Input for this task:

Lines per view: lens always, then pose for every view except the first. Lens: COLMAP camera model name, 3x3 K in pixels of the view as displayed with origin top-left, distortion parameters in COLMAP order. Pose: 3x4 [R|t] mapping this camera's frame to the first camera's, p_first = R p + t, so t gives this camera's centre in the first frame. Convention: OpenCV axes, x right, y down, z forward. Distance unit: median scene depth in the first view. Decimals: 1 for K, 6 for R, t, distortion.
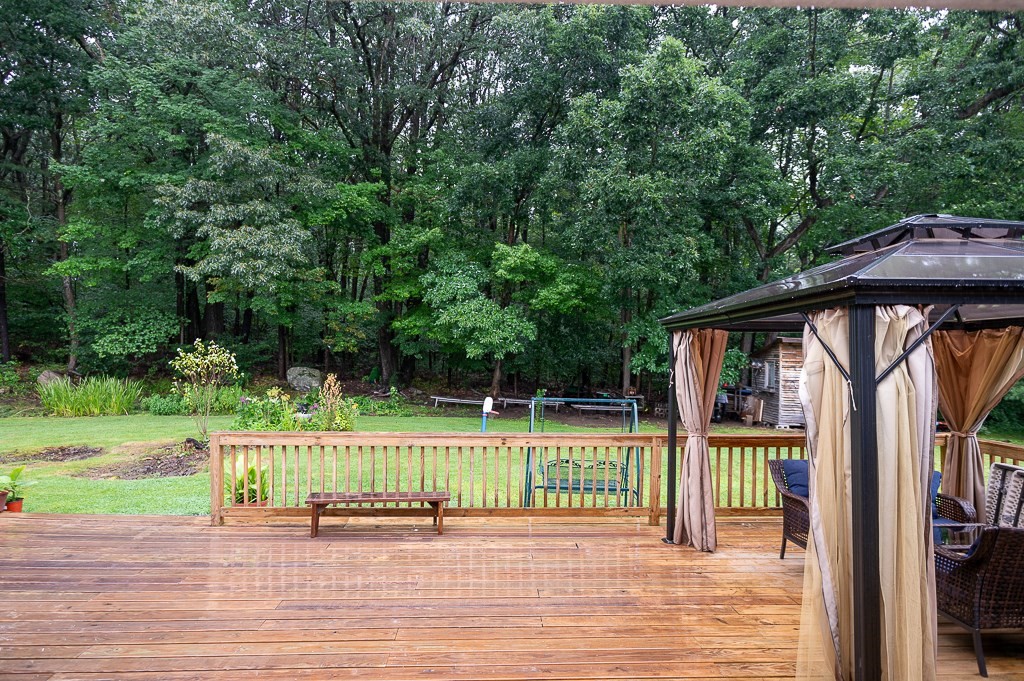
lens RADIAL K [[582.7, 0, 507.4], [0, 582.7, 342.0], [0, 0, 1]] dist [-0.000232, 0.000492]
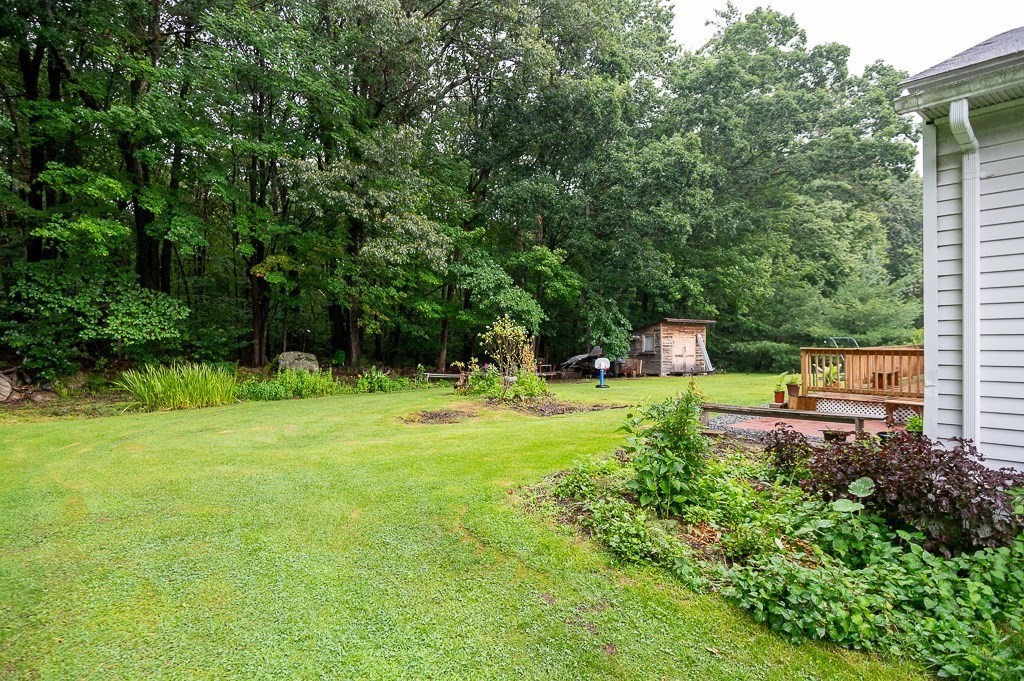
lens RADIAL K [[582.7, 0, 506.7], [0, 582.7, 345.2], [0, 0, 1]] dist [-0.000232, 0.000492]
pose [[0.779224, -0.028642, 0.626091, -0.936316], [0.017816, 0.999564, 0.023555, 0.021522], [-0.626492, -0.007200, 0.779395, 0.034442]]
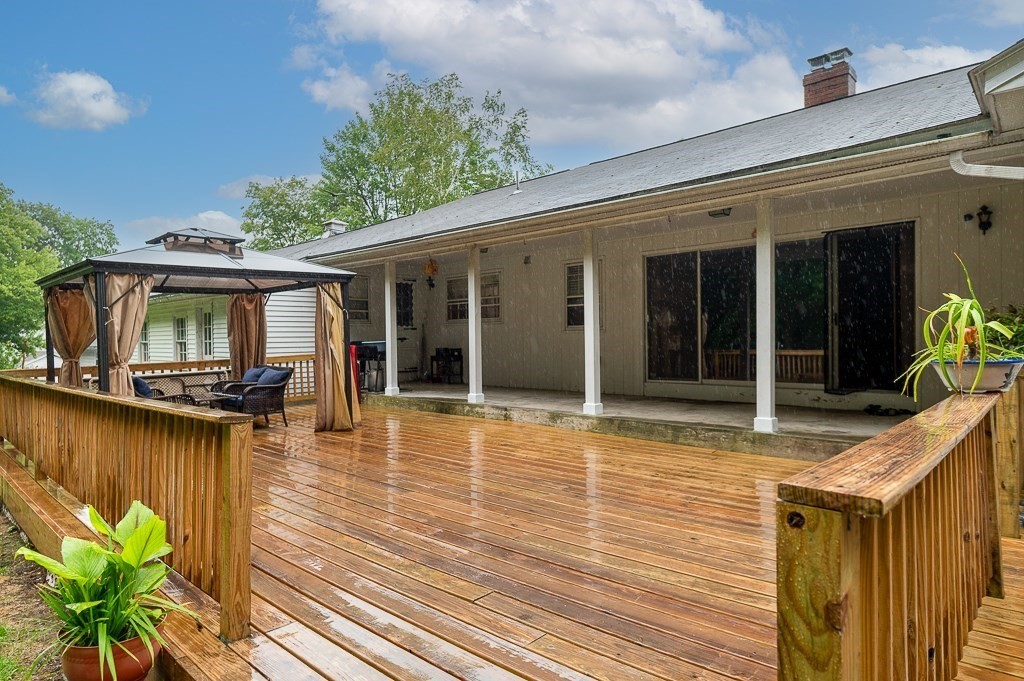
lens RADIAL K [[582.7, 0, 511.8], [0, 582.7, 342.4], [0, 0, 1]] dist [-0.000232, 0.000492]
pose [[-0.711598, -0.000897, 0.702587, -0.305012], [0.005122, 0.999966, 0.006465, 0.032812], [-0.702568, 0.008199, -0.711569, 0.378794]]
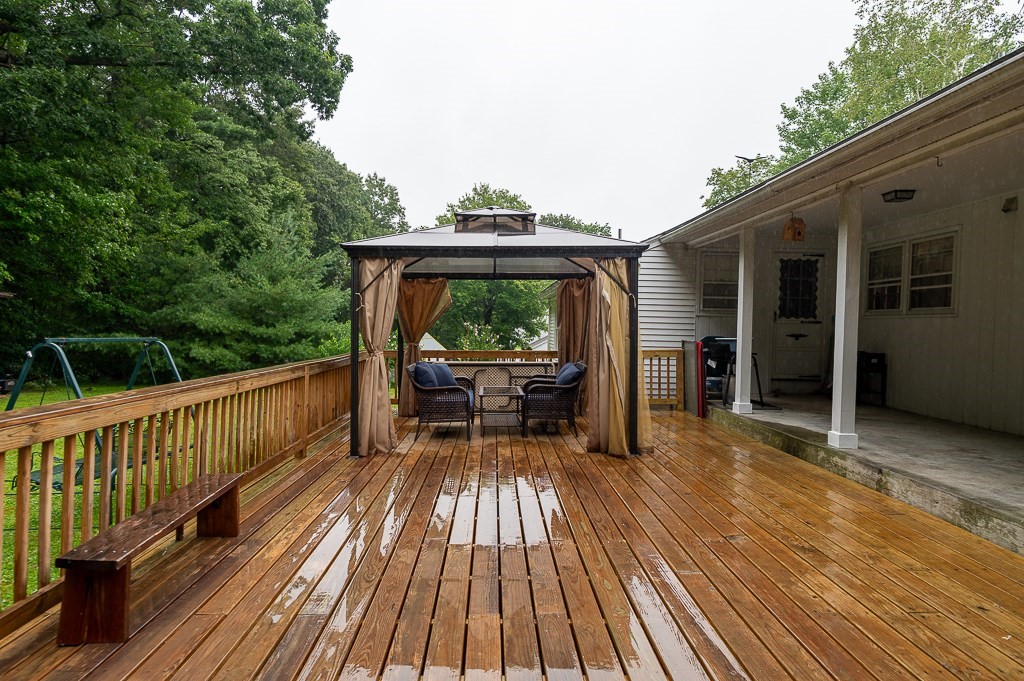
lens RADIAL K [[582.7, 0, 508.8], [0, 582.7, 338.7], [0, 0, 1]] dist [-0.000232, 0.000492]
pose [[0.004356, -0.025108, 0.999675, -0.233722], [-0.027024, 0.999317, 0.025217, 0.028834], [-0.999625, -0.027125, 0.003675, 0.221728]]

Task requirements:
Write out all of the lines above word for word, leaving out the pictures.

Answer box:
Lines per view: lens always, then pose for every view except the first. Lens: COLMAP camera model name, 3x3 K in pixels of the view as displayed with origin top-left, distortion parameters in COLMAP order. Pose: 3x4 [R|t] mapping this camera's frame to the first camera's, p_first = R p + t, so t gives this camera's centre in the first frame. Convention: OpenCV axes, x right, y down, z forward. Distance unit: median scene depth in the first view. Decimals: 1 for K, 6 for R, t, distortion.
lens RADIAL K [[582.7, 0, 507.4], [0, 582.7, 342.0], [0, 0, 1]] dist [-0.000232, 0.000492]
lens RADIAL K [[582.7, 0, 506.7], [0, 582.7, 345.2], [0, 0, 1]] dist [-0.000232, 0.000492]
pose [[0.779224, -0.028642, 0.626091, -0.936316], [0.017816, 0.999564, 0.023555, 0.021522], [-0.626492, -0.007200, 0.779395, 0.034442]]
lens RADIAL K [[582.7, 0, 511.8], [0, 582.7, 342.4], [0, 0, 1]] dist [-0.000232, 0.000492]
pose [[-0.711598, -0.000897, 0.702587, -0.305012], [0.005122, 0.999966, 0.006465, 0.032812], [-0.702568, 0.008199, -0.711569, 0.378794]]
lens RADIAL K [[582.7, 0, 508.8], [0, 582.7, 338.7], [0, 0, 1]] dist [-0.000232, 0.000492]
pose [[0.004356, -0.025108, 0.999675, -0.233722], [-0.027024, 0.999317, 0.025217, 0.028834], [-0.999625, -0.027125, 0.003675, 0.221728]]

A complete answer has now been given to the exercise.